To Moscow's benefit, as part of the pact, Belarus agreed to join an ill-defined customs union with Russia and Kazakhstan. Russia had pressed for Minsk's participation throughout 2010, but Belarusian President Alexander Lukashenko held out for a more comprehensive deal that would signal a rapprochement with Russia. With a presidential election imminent and an opposition emboldened by a slight thaw in the domestic political environment, Lukashenko apparently calculated that early December was the right time to shift eastward.
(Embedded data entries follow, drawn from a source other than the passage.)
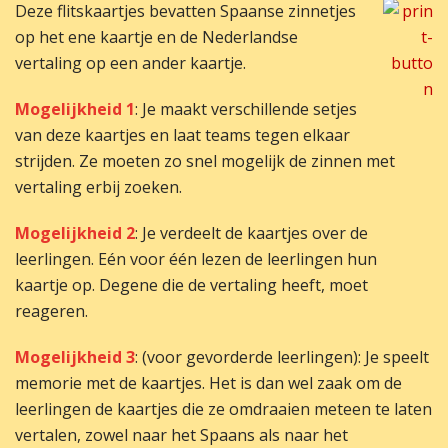
Deze flitskaartjes bevatten Spaanse zinnetjes
op het ene kaartje en de Nederlandse
vertaling op een ander kaartje.
Mogelijkheid 1
: Je maakt verschillende setjes
van deze kaartjes en laat teams tegen elkaar
strijden. Ze moeten zo snel mogelijk de zinnen met
vertaling erbij zoeken.
Mogelijkheid 2
: Je verdeelt de kaartjes over de
leerlingen. Eén voor één lezen de leerlingen hun
kaartje op. Degene die de vertaling heeft, moet
reageren.
Mogelijkheid 3
: (voor gevorderde leerlingen): Je speelt
memorie met de kaartjes. Het is dan wel zaak om de
leerlingen de kaartjes die ze omdraaien meteen te laten
vertalen, zowel naar het Spaans als naar het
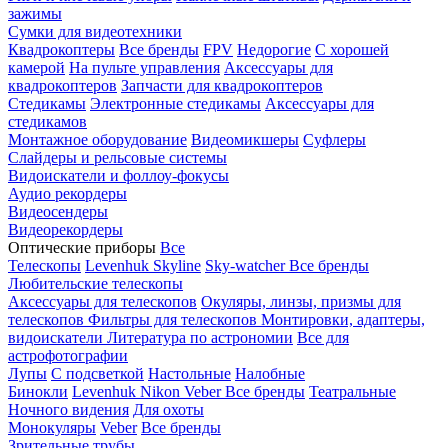
зажимы
Сумки для видеотехники
Квадрокоптеры
Все бренды
FPV
Недорогие
С хорошей
камерой
На пульте управления
Аксессуары для
квадрокоптеров
Запчасти для квадрокоптеров
Стедикамы
Электронные стедикамы
Аксессуары для
стедикамов
Монтажное оборудование
Видеомикшеры
Суфлеры
Слайдеры и рельсовые системы
Видоискатели и фоллоу-фокусы
Аудио рекордеры
Видеосендеры
Видеорекордеры
Оптические приборы
Все
Телескопы
Levenhuk Skyline
Sky-watcher
Все бренды
Любительские телескопы
Аксессуары для телескопов
Окуляры, линзы, призмы для
телескопов
Фильтры для телескопов
Монтировки, адаптеры,
видоискатели
Литература по астрономии
Все для
астрофотографии
Лупы
С подсветкой
Настольные
Налобные
Бинокли
Levenhuk
Nikon
Veber
Все бренды
Театральные
Ночного видения
Для охоты
Монокуляры
Veber
Все бренды
Зрительные трубы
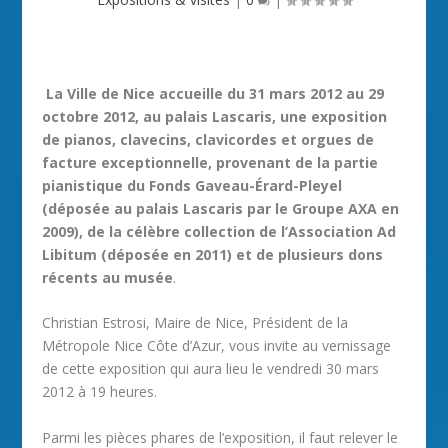
La Ville de Nice accueille du 31 mars 2012 au 29
octobre 2012, au palais Lascaris, une exposition
de pianos, clavecins, clavicordes et orgues de
facture exceptionnelle, provenant de la partie
pianistique du Fonds Gaveau-Érard-Pleyel
(déposée au palais Lascaris par le Groupe AXA en
2009), de la célèbre collection de l’Association Ad
Libitum (déposée en 2011) et de plusieurs dons
récents au musée
.
Christian Estrosi, Maire de Nice, Président de la
Métropole Nice Côte d’Azur, vous invite au vernissage
de cette exposition qui aura lieu le vendredi 30 mars
2012 à 19 heures.
Parmi les pièces phares de l’exposition, il faut relever le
The deal is indicative of an opportunistic embrace between Russia and Belarus, and the foundations of the agreement are less than sound. Minsk is likely to cheat on the agreement's terms, precipitating a crisis or a new round of negotiations. Lukashenko's personal relations with Russia's President Dmitry Medvedev and Prime Minister Vladimir Putin are widely regarded as fractious. And the two countries are not united by any semblance of ideological solidarity -- unless kleptocracy is its own ideology. However, Washington and Brussels are uninterested in a geopolitical chess match with Moscow, and the West is now fully spurning Belarus following the post-election violence there. Lukashenko is without alternatives, and as a result, Russia has successfully brought both Belarus, and Ukraine, to heel.

Matt Stone is an energy consultant and commentator on international affairs. Based in Washington, D.C., and Arizona, his expertise is the politics and energy market dynamics of Central Asia, Russia, Turkey and the Middle East; global gas; and U.S. foreign policy.